* **Supplied material**:
BEGIN

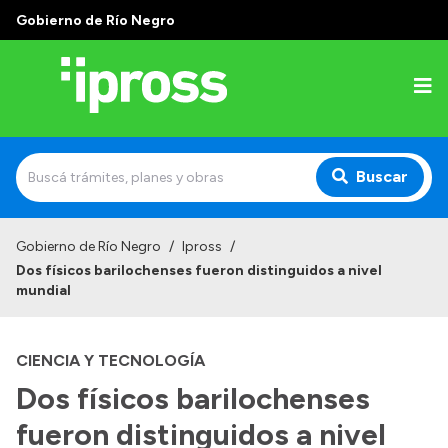
Gobierno de Río Negro
Buscar
Inicio
Gobierno de Río Negro
/
Ipross
/
Dos físicos barilochenses fueron distinguidos a nivel
Institucional
mundial
¿Qué es IPROSS?
CIENCIA Y TECNOLOGÍA
Autoridades
Dos físicos barilochenses
Delegaciones
fueron distinguidos a nivel
Consultorios Propios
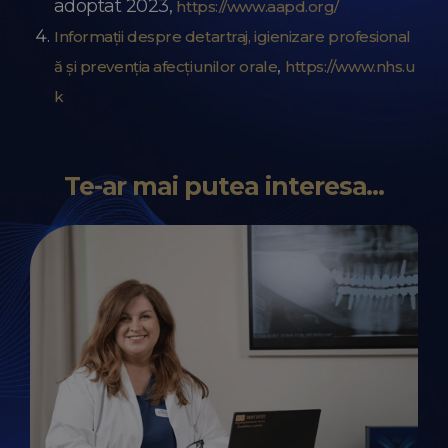
adoptat 2023,
https://www.aapd.org/
Informații despre detartraj, igienizare profesional
,
ă și prevenția afecțiunilor orale
https://www.nhs.u
k
Te-ar mai putea interesa...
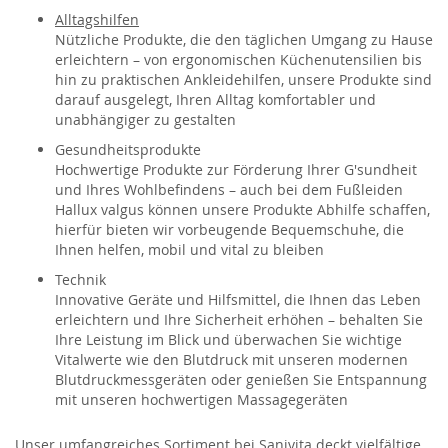
Alltagshilfen
Nützliche Produkte, die den täglichen Umgang zu Hause
erleichtern – von ergonomischen Küchenutensilien bis
hin zu praktischen Ankleidehilfen, unsere Produkte sind
darauf ausgelegt, Ihren Alltag komfortabler und
unabhängiger zu gestalten
Gesundheitsprodukte
Hochwertige Produkte zur Förderung Ihrer G'sundheit
und Ihres Wohlbefindens – auch bei dem Fußleiden
Hallux valgus können unsere Produkte Abhilfe schaffen,
hierfür bieten wir vorbeugende Bequemschuhe, die
Ihnen helfen, mobil und vital zu bleiben
Technik
Innovative Geräte und Hilfsmittel, die Ihnen das Leben
erleichtern und Ihre Sicherheit erhöhen – behalten Sie
Ihre Leistung im Blick und überwachen Sie wichtige
Vitalwerte wie den Blutdruck mit unseren modernen
Blutdruckmessgeräten oder genießen Sie Entspannung
mit unseren hochwertigen Massagegeräten
Unser umfangreiches Sortiment bei Sanivita deckt vielfältige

END

* **To do**: Can you rewrite the stretch from the start of the material through the line containing "Consultorios Propios", swapping "físicos" for "científicos" and changing nothing else? Leave the pictures out of your answer.

* **Solution**:
Gobierno de Río Negro
Buscar
Inicio
Gobierno de Río Negro
/
Ipross
/
Dos científicos barilochenses fueron distinguidos a nivel
Institucional
mundial
¿Qué es IPROSS?
CIENCIA Y TECNOLOGÍA
Autoridades
Dos científicos barilochenses
Delegaciones
fueron distinguidos a nivel
Consultorios Propios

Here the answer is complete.